» **Aim of the exercise**:
Your answer must be every line of the data below that holds the string "none", copied exactly.

***** Information given *****

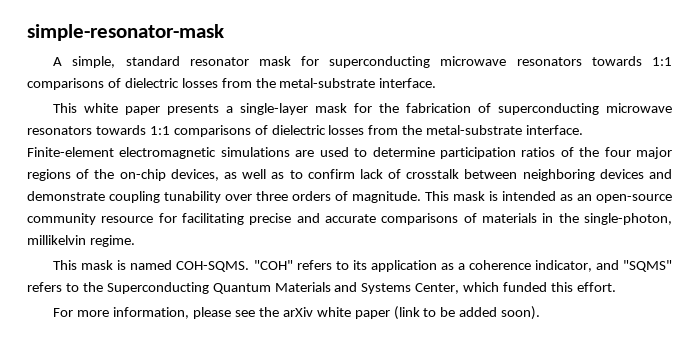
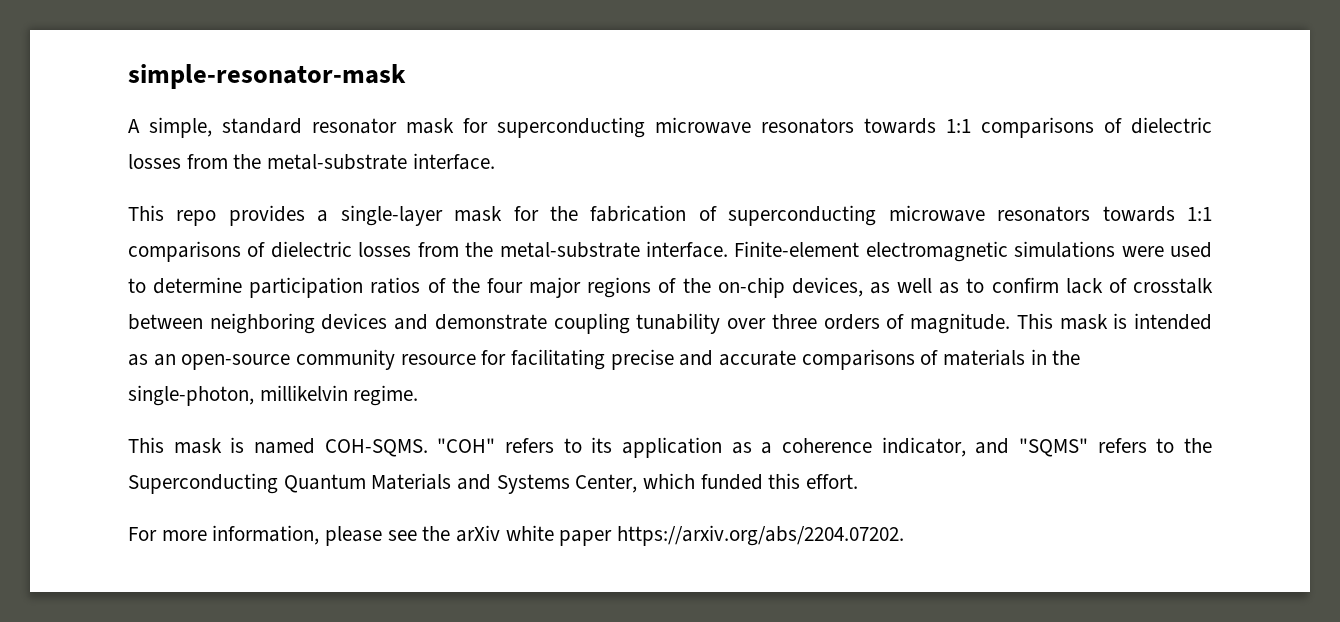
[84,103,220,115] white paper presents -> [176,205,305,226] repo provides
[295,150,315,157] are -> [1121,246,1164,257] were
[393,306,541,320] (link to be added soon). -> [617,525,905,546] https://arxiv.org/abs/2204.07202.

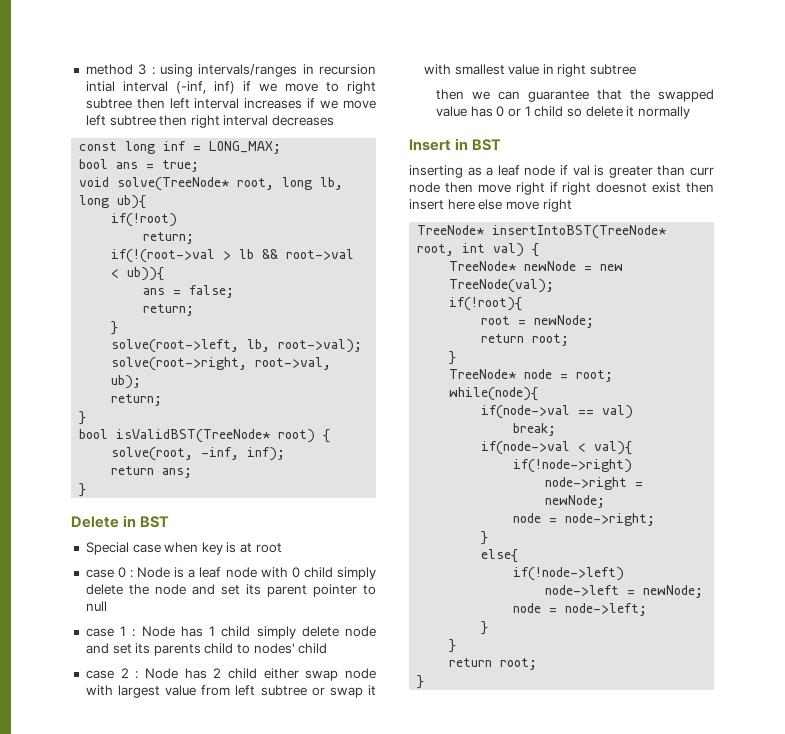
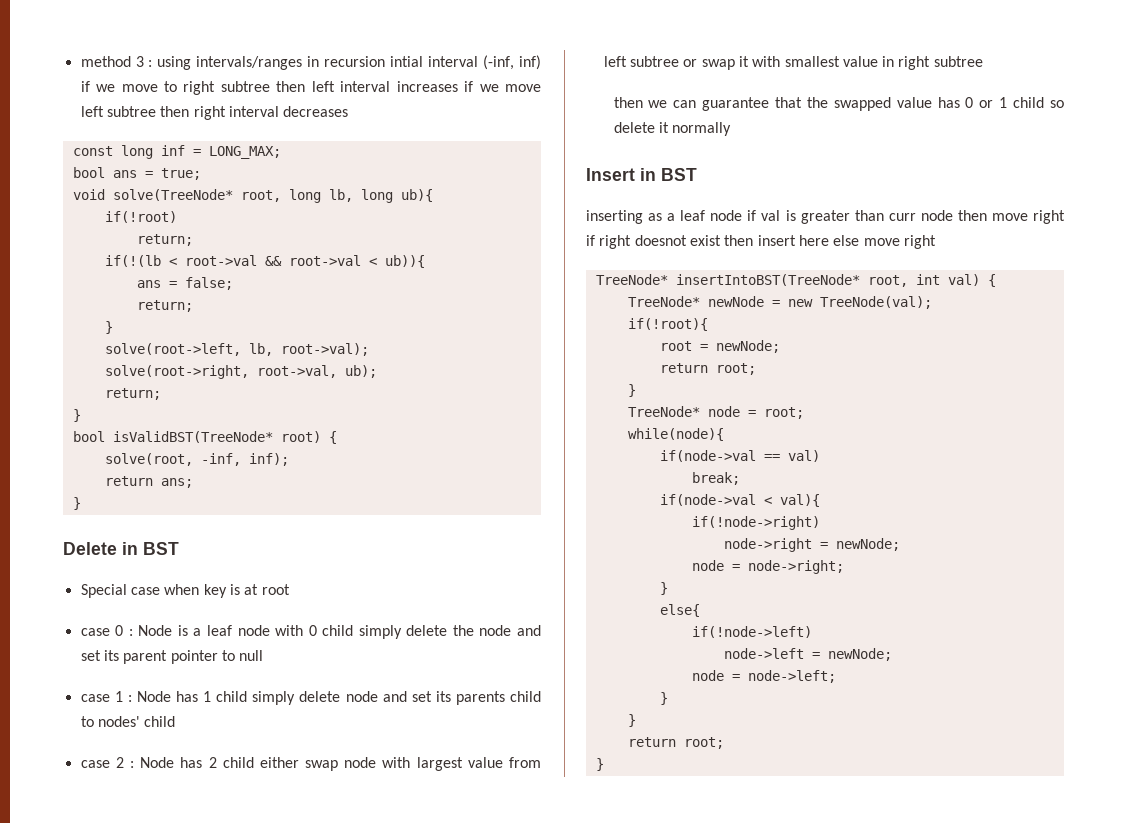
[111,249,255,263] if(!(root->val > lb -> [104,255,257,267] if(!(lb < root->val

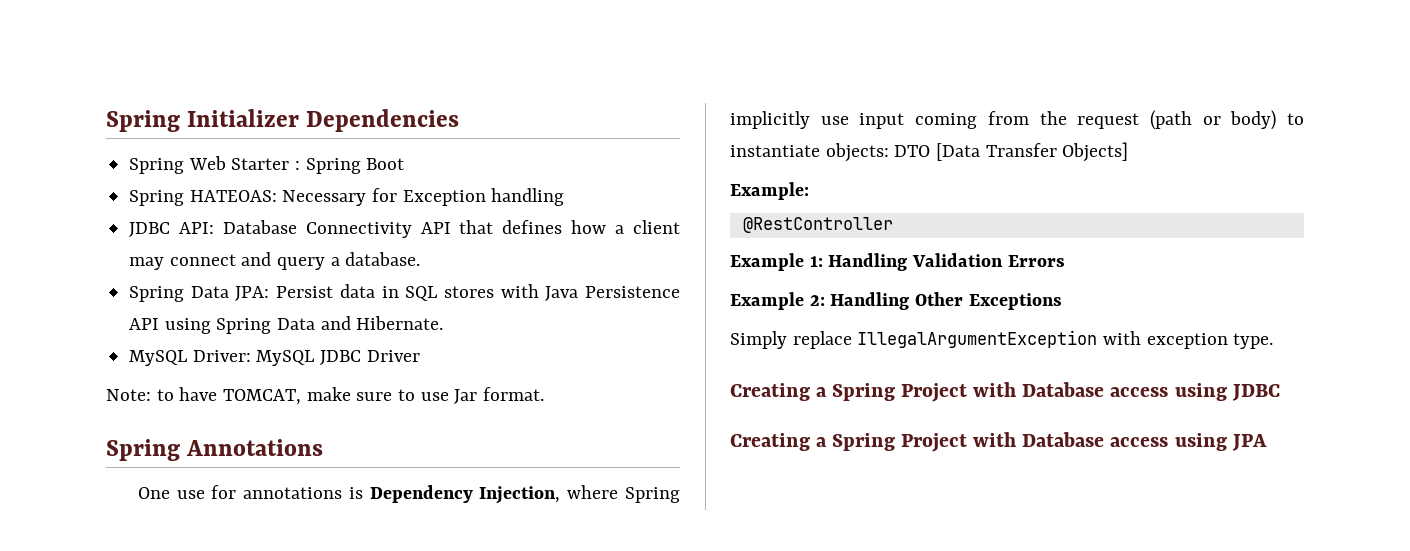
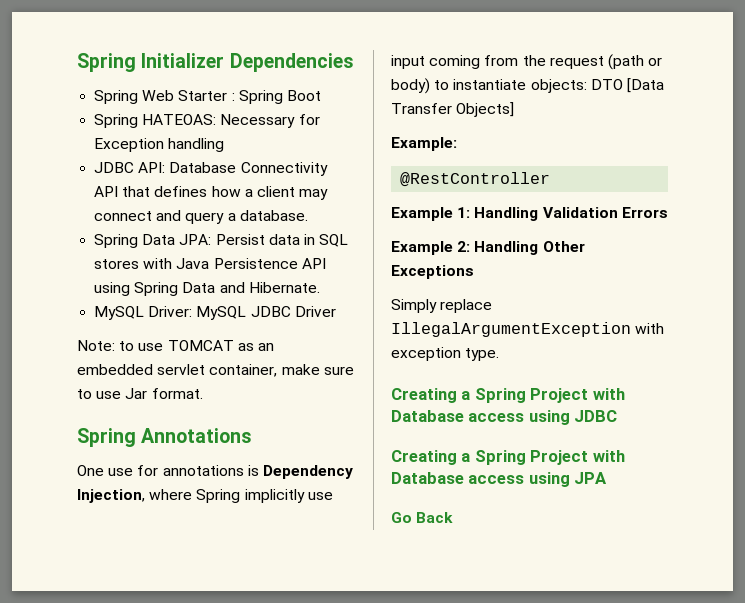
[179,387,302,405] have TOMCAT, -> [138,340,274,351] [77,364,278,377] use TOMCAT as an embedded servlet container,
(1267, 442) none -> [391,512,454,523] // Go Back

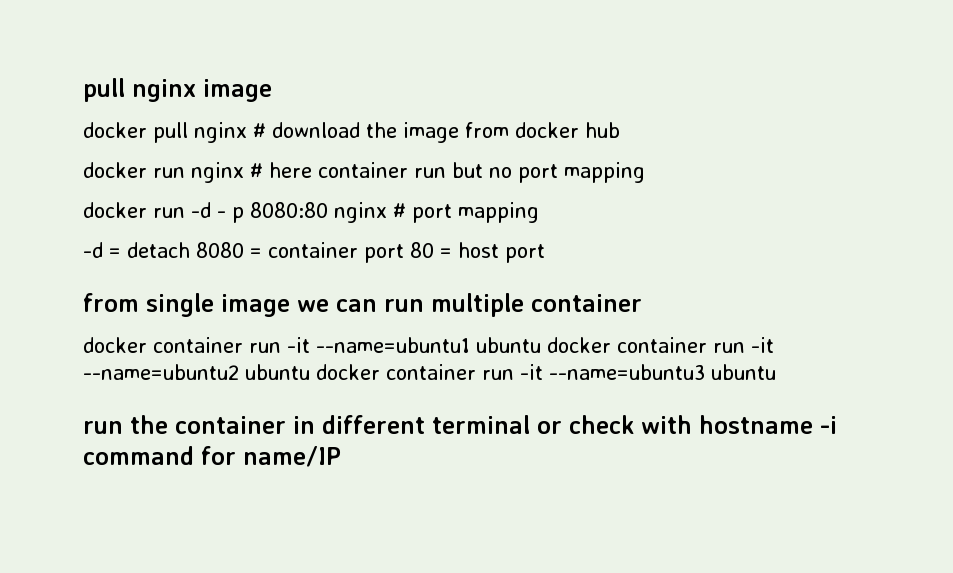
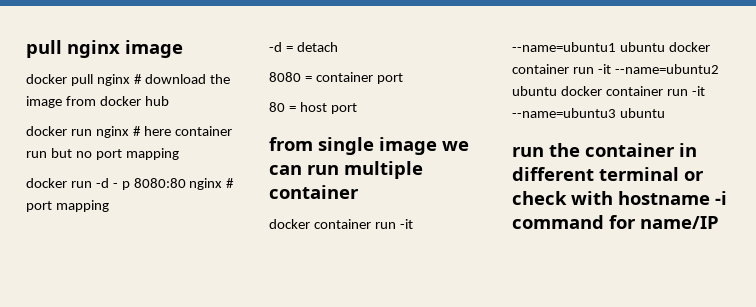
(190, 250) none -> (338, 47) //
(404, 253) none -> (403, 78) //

*****

» **Expected answer**:
(1267, 442) none -> [391,512,454,523] // Go Back
(190, 250) none -> (338, 47) //
(404, 253) none -> (403, 78) //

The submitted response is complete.